Activities:
1 - In the blog post about being a Leo, condense the paragraph beginning "So why did I deny this for so long?" into a brief list that keeps its main facts.
2 - From the blog post about being a Leo, reproduce everything from "If you go on" down to "have been dramatic.".
Source document: Begin
On the Astrology chart, I'm a Leo.
For most of my life, I didn't like being a Leo. I didn't even think I really was a Leo. Leo season starts around July 22, and my birthday is July 29th. I figured surely I was really more of a Cancer. Cancers are sweet and sensitive. That sounds more like me...at least, it did.
If you go on any astrology site or instagram meme, it will generally say the same thing about Leo's. That they are dramatic and love to be the center of attention.
I denied this for so long. No, not me, I HATE being in the center of attention. Notice I don't deny being dramatic. I am and always have been dramatic.
In recent years, I've really embraced my Leo self. And I can admit that yeah, I like attention.
So why did I deny this for so long? As I wrote in a previous blog, we're not supposed to be at the center of attention. We're supposed to stay quiet and small and in the corner of the room. The "good kids" are the ones that are quiet and do what they are told. I was a shy kid, and avoided talking to pretty much anyone. I think that is where I got the idea that I cannot possibly like attention. I am also a people pleaser, so part of my hesitation with being in the spotlight or being heard was "what if I make a mistake?" or "what if I upset someone?".
These days, I know I may make a mistake...or upset someone. But I try not to let that stop me. I say it anyways, and if I need to apologize, I do. But I would rather speak up and show up than to hide the part of me that has been trying to come out for a very long time. Public speaking used to make me physically sick, and now I speak to groups of 40 or more once a week.
I like to have my voice heard. I like to be seen. I like to be appreciated- out loud. I love to make people laugh. And you know what? I won't apologize for it. What's wrong with wanting to shine?
Of course, you have to be cautious. For me that means I try not to dim anyone else's light. I build up those around me and bring them into the center of the ring with me, high fiving them...or I stand on the sidelines and cheer them on.....loudly. It also means I don't want to be getting attention for anything negative (Again, people pleaser). But that's also not in my nature, to swing to the side of being negative and doing/saying something for shock value. It also means I have to be careful of craving too much validation from others and give MYSELF some credit and love instead of depending on other people all the time.
Don't get me wrong- just because I like attention, doesn't mean I think I am always right, or that I am better than anyone else. We have to seperate "wanting attention" and "selfish". They are not the same.
Also, that's not all there is to being a Leo. Here are some of the other characteristics:
Loyal
Ambitious
Fiercely Protective (This is very, very true for me. You come for someone close to me, and I will unleash that roar)
Generous
Love luxury (this is NOT true for me. I buy my clothes at second hand stores, don't mind living in our small house, would rather get takeout from coney island than go to a fancy restaurant.)
Sunny
Big-Hearted
I really hope to think that I embrace these qualities and that I am seen as a leader (whether or not I am dramatic while I lead).
To Younger Megan,
I want you to know that we don't always hide in background. nervously standing alone and hoping no one talks to us. We don't even avoid social gatherings anymore unless we truly can't make it. Eventually, we find our light and we let it shine. We embrace our inner Leo.
Source document: End
Dataset content: Begin
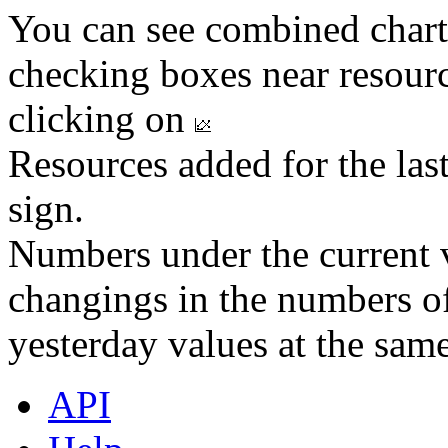
You can see combined chart
checking boxes near resourc
clicking on
Resources added for the las
sign.
Numbers under the current v
changings in the numbers of
yesterday values at the same
API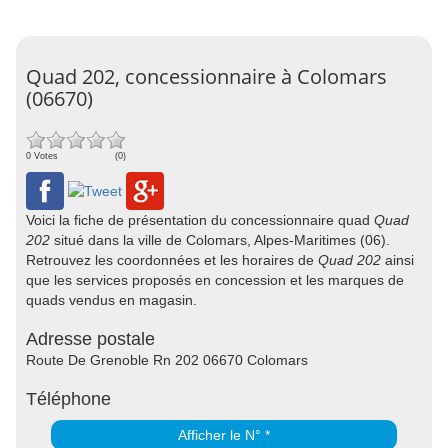
Quad 202, concessionnaire à Colomars
(06670)
0 Votes
(0)
Voici la fiche de présentation du concessionnaire quad
Quad
202
situé dans la ville de Colomars, Alpes-Maritimes (06).
Retrouvez les coordonnées et les horaires de
Quad 202
ainsi
que les services proposés en concession et les marques de
quads vendus en magasin.
Adresse postale
Route De Grenoble Rn 202 06670 Colomars
Téléphone
Afficher le N° *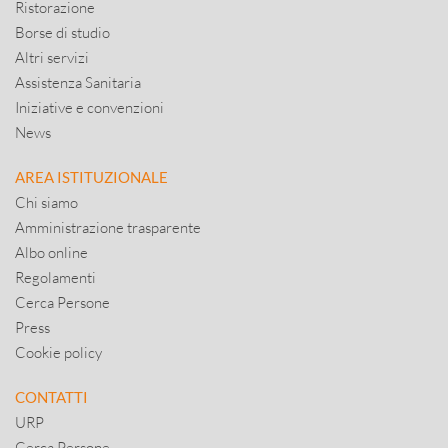
Ristorazione
Borse di studio
Altri servizi
Assistenza Sanitaria
Iniziative e convenzioni
News
AREA ISTITUZIONALE
Chi siamo
Amministrazione trasparente
Albo online
Regolamenti
Cerca Persone
Press
Cookie policy
CONTATTI
URP
Cerca Persone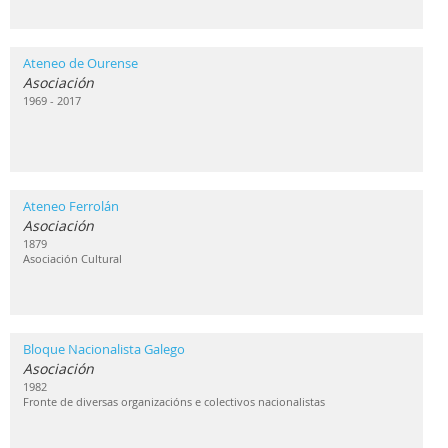
Ateneo de Ourense
Asociación
1969 - 2017
Ateneo Ferrolán
Asociación
1879
Asociación Cultural
Bloque Nacionalista Galego
Asociación
1982
Fronte de diversas organizacións e colectivos nacionalistas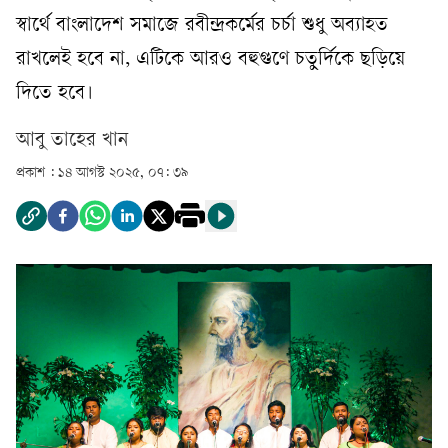
স্বার্থে বাংলাদেশ সমাজে রবীন্দ্রকর্মের চর্চা শুধু অব্যাহত
রাখলেই হবে না, এটিকে আরও বহুগুণে চতুর্দিকে ছড়িয়ে
দিতে হবে।
আবু তাহের খান
প্রকাশ :
১৪ আগস্ট ২০২৫, ০৭: ৩৯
Dataset content: End
Solutions by task:
1 -
- As noted in an earlier blog, people are told they should not be at the center of attention but should stay quiet, small, and in the corner of the room.
- The "good kids" are considered the ones who are quiet and do as they are told.
- The writer was a shy child who avoided talking to almost anyone, which the writer believes led to the idea of being unable to like attention.
- As a people pleaser, the writer also hesitated to be in the spotlight or be heard for fear of making a mistake or upsetting someone.

2 -
If you go on any astrology site or instagram meme, it will generally say the same thing about Leo's. That they are dramatic and love to be the center of attention.
I denied this for so long. No, not me, I HATE being in the center of attention. Notice I don't deny being dramatic. I am and always have been dramatic.